**What the task requires**
If a record contains a picture, drop the picture and copy everything else exactly.

__________________________________________________

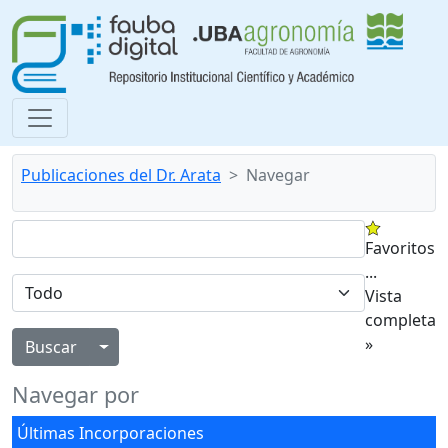
Publicaciones del Dr. Arata
Navegar
Favoritos
...
Vista
completa
»
Alternar menú desplegable
Navegar por
Últimas Incorporaciones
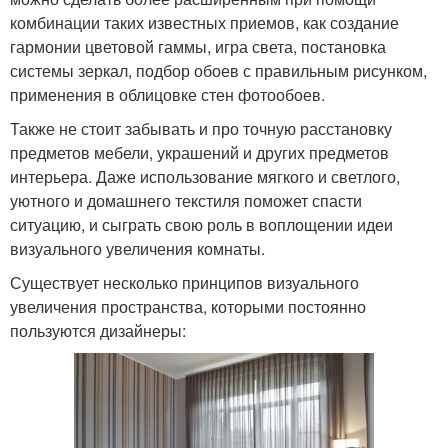
комбинации таких известных приемов, как создание
гармонии цветовой гаммы, игра света, постановка
системы зеркал, подбор обоев с правильным рисунком,
применения в облицовке стен фотообоев.
Также не стоит забывать и про точную расстановку
предметов мебели, украшений и других предметов
интерьера. Даже использование мягкого и светлого,
уютного и домашнего текстиля поможет спасти
ситуацию, и сыграть свою роль в воплощении идеи
визуального увеличения комнаты.
Существует несколько принципов визуального
увеличения пространства, которыми постоянно
пользуются дизайнеры:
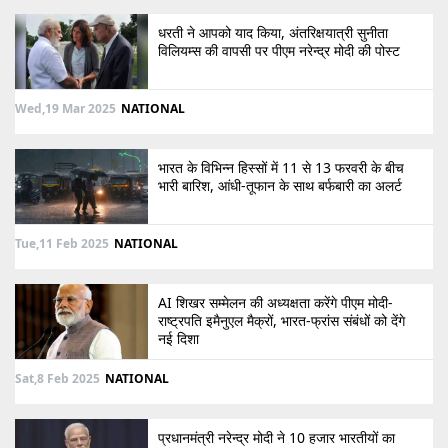
धरती ने आपको याद किया, अंतरिक्षयात्री सुनीता
विलियम्स की वापसी पर पीएम नरेन्द्र मोदी की पोस्ट
Wed,19 Mar 2025
NATIONAL
भारत के विभिन्न हिस्सों में 11 से 13 फरवरी के बीच
भारी बारिश, आंधी-तूफान के साथ बर्फबारी का अलर्ट
Tue,11 Feb 2025
NATIONAL
AI शिखर सम्मेलन की अध्यक्षता करेंगे पीएम मोदी-
राष्ट्रपति इमैनुएल मैक्रों, भारत-फ्रांस संबंधों को देंगे
नई दिशा
Sat,8 Feb 2025
NATIONAL
प्रधानमंत्री नरेन्द्र मोदी ने 10 हजार भारतीयों का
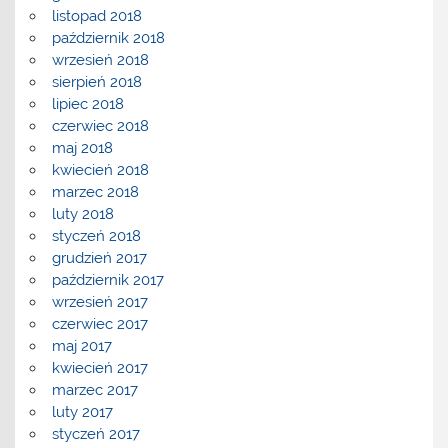
listopad 2018
październik 2018
wrzesień 2018
sierpień 2018
lipiec 2018
czerwiec 2018
maj 2018
kwiecień 2018
marzec 2018
luty 2018
styczeń 2018
grudzień 2017
październik 2017
wrzesień 2017
czerwiec 2017
maj 2017
kwiecień 2017
marzec 2017
luty 2017
styczeń 2017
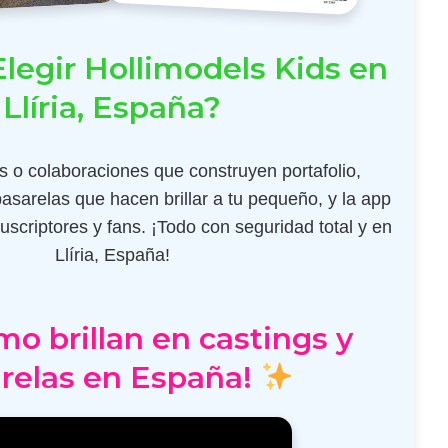
legir Hollimodels Kids en
Llíria, España?
 o colaboraciones que construyen portafolio,
pasarelas que hacen brillar a tu pequeño, y la app
scriptores y fans. ¡Todo con seguridad total y en
Llíria, España!
mo brillan en castings y
relas en España!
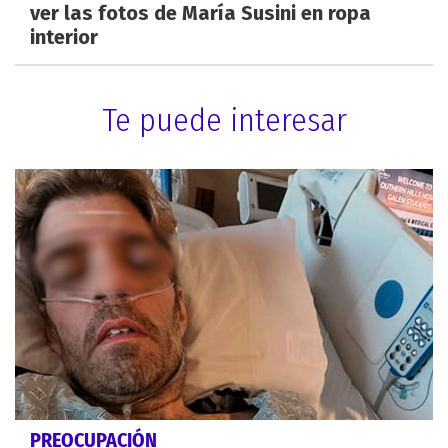
ver las fotos de María Susini en ropa
interior
Te puede interesar
PREOCUPACIÓN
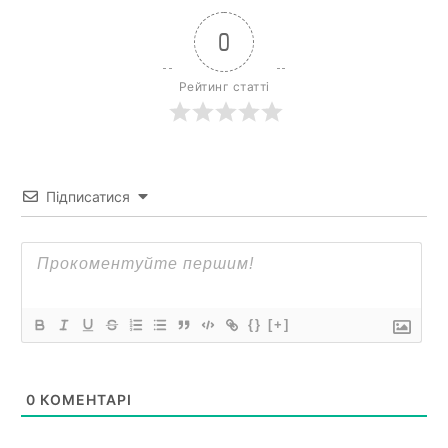
0
Рейтинг статті
Підписатися
{}
[+]
0
КОМЕНТАРІ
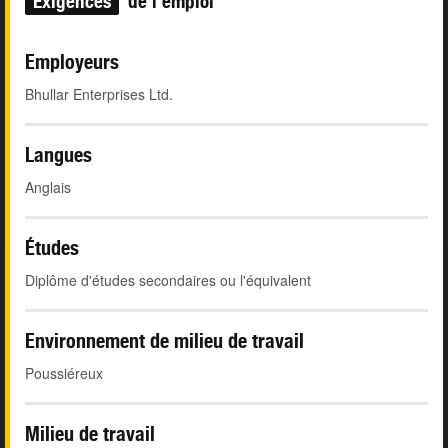
Exigences
de l'emploi
Employeurs
Bhullar Enterprises Ltd.
Langues
Anglais
Études
Diplôme d'études secondaires ou l'équivalent
Environnement de milieu de travail
Poussiéreux
Milieu de travail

__________________________________________________

**Result of this exercise**
Publicaciones del Dr. Arata
Navegar
Favoritos
...
Vista
completa
»
Alternar menú desplegable
Navegar por
Últimas Incorporaciones
комбинации таких известных приемов, как создание
гармонии цветовой гаммы, игра света, постановка
системы зеркал, подбор обоев с правильным рисунком,
применения в облицовке стен фотообоев.
Также не стоит забывать и про точную расстановку
предметов мебели, украшений и других предметов
интерьера. Даже использование мягкого и светлого,
уютного и домашнего текстиля поможет спасти
ситуацию, и сыграть свою роль в воплощении идеи
визуального увеличения комнаты.
Существует несколько принципов визуального
увеличения пространства, которыми постоянно
пользуются дизайнеры:
धरती ने आपको याद किया, अंतरिक्षयात्री सुनीता
विलियम्स की वापसी पर पीएम नरेन्द्र मोदी की पोस्ट
Wed,19 Mar 2025
NATIONAL
भारत के विभिन्न हिस्सों में 11 से 13 फरवरी के बीच
भारी बारिश, आंधी-तूफान के साथ बर्फबारी का अलर्ट
Tue,11 Feb 2025
NATIONAL
AI शिखर सम्मेलन की अध्यक्षता करेंगे पीएम मोदी-
राष्ट्रपति इमैनुएल मैक्रों, भारत-फ्रांस संबंधों को देंगे
नई दिशा
Sat,8 Feb 2025
NATIONAL
प्रधानमंत्री नरेन्द्र मोदी ने 10 हजार भारतीयों का
listopad 2018
październik 2018
wrzesień 2018
sierpień 2018
lipiec 2018
czerwiec 2018
maj 2018
kwiecień 2018
marzec 2018
luty 2018
styczeń 2018
grudzień 2017
październik 2017
wrzesień 2017
czerwiec 2017
maj 2017
kwiecień 2017
marzec 2017
luty 2017
styczeń 2017
legir Hollimodels Kids en
Llíria, España?
 o colaboraciones que construyen portafolio,
pasarelas que hacen brillar a tu pequeño, y la app
scriptores y fans. ¡Todo con seguridad total y en
Llíria, España!
mo brillan en castings y
relas en España!
ver las fotos de María Susini en ropa
interior
Te puede interesar
PREOCUPACIÓN
0
Рейтинг статті
Підписатися
{}
[+]
0
КОМЕНТАРІ
Exigences
de l'emploi
Employeurs
Bhullar Enterprises Ltd.
Langues
Anglais
Études
Diplôme d'études secondaires ou l'équivalent
Environnement de milieu de travail
Poussiéreux
Milieu de travail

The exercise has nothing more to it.